Without the Indigenous, the company would have never flourished, relying as it did on Indigenous knowledge of their ancestral lands and existing relations among different Indigenous communities.
“Hudson’s Bay Company’s wealth was rooted in Indigenous lands, Indigenous labor, Indigenous knowledge and Indigenous governance,’’ said Adele Perry, a professor and expert on colonialism at the University of Manitoba.
In recent years, Ms. Perry said, Canada has been forced to “recognize that the core of Canada as an entity is a colonial project.’’
Mr. Daniels said his organization had secured 110 million Canadian dollars from government sources, including loans, grants and tax breaks, and was seeking funding for the remainder. He also said that he hoped that Hudson’s Bay would offer assistance.
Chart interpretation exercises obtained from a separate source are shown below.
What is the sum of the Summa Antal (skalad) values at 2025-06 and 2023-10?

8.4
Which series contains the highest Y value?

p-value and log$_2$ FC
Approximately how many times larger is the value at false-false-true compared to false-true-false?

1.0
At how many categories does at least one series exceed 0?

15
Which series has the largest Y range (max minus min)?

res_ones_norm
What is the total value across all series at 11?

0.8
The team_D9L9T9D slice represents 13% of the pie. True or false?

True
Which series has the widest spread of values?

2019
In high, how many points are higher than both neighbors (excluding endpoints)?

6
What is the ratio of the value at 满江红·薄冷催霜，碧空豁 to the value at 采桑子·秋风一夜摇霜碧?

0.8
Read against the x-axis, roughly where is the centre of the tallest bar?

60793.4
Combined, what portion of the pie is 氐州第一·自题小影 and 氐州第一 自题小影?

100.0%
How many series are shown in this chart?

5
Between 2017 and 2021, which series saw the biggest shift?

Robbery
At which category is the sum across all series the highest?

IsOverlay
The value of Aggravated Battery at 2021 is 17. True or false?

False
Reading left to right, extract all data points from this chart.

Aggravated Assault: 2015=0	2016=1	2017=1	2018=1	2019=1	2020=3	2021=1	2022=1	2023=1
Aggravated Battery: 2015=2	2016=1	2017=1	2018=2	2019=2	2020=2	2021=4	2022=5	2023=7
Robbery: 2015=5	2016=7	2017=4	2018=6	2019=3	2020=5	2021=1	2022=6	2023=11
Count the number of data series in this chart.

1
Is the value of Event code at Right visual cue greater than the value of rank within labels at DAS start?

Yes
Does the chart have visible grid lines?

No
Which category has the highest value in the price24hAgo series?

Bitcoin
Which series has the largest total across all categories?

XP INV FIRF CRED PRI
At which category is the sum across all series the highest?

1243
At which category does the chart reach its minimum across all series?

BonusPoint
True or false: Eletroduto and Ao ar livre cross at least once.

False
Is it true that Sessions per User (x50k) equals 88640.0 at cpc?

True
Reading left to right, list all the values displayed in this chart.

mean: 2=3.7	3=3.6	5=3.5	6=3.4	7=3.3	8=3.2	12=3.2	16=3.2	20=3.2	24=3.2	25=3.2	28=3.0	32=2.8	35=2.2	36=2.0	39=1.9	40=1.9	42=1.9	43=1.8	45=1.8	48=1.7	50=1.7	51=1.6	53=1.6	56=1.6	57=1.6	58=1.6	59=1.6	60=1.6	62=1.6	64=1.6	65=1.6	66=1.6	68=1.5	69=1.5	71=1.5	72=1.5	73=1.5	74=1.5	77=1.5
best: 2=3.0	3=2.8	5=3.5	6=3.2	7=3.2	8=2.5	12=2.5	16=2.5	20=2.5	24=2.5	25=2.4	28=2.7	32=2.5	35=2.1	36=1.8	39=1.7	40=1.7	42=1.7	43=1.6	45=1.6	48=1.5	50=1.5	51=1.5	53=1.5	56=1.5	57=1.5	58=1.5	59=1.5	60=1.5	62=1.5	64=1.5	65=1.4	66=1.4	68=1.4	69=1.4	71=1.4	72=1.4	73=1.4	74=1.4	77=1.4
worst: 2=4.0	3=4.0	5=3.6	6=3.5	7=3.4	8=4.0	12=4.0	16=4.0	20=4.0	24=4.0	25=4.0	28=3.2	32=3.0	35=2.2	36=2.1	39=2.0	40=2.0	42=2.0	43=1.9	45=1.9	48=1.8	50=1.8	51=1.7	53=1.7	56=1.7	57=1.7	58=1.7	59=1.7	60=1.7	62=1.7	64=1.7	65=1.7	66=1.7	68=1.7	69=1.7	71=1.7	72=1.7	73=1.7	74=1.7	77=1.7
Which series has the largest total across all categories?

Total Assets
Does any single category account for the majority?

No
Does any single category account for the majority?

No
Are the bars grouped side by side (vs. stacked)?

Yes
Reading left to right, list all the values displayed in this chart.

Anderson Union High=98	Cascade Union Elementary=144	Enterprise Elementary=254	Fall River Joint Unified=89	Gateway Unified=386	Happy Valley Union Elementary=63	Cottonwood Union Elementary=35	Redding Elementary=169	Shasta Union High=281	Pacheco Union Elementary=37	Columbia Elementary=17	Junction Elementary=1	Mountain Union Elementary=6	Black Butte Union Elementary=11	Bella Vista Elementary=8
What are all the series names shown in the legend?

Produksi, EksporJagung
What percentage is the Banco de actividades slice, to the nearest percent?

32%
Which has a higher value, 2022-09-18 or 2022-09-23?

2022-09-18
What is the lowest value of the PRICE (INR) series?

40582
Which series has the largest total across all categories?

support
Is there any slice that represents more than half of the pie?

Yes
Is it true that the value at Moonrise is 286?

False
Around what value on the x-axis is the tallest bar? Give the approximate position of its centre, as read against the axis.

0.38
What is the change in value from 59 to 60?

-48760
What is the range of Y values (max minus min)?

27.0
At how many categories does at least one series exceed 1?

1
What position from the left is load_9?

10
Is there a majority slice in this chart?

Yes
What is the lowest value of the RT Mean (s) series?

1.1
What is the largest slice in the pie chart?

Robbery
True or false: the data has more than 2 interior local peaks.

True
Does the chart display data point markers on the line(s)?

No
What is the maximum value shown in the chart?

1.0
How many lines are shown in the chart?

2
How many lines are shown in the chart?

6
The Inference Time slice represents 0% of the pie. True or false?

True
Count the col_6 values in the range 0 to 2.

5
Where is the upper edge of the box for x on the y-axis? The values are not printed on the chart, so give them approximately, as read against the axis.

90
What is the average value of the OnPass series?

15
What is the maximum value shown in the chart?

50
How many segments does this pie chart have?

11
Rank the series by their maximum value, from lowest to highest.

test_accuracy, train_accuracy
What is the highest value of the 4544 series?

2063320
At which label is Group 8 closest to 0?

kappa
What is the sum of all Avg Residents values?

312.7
Hudson’s Bay’s 39th “governor,” Mr. Baker, declined an interview request for this article, instead emailing a statement. “The Southern Chiefs’ Organization fully owns and operates the building, with oversight and control of all aspects of its future development,” he said, adding that the company supported the Indigenous organization’s vision for the building.
But there is deep skepticism in Winnipeg that its makeover can be completed without significantly more financial backing. Beside the University of Winnipeg, both the provincial utility, Manitoba Hydro, and the Winnipeg Art Gallery had also rejected, as too costly, taking over the building.
Hudson’s Bay jumped at the chance to get rid of a building “that was worth nothing in the first place,” and the government is not supporting the building’s costly conversion “with enough money to actually do it right,” said Wins Bridgman, a Winnipeg-based architect who has worked with Indigenous groups, including the Southern Chiefs.
“Then we wonder why it somehow doesn’t work,” he said.
“Beware of what people give you and why they give it to you.”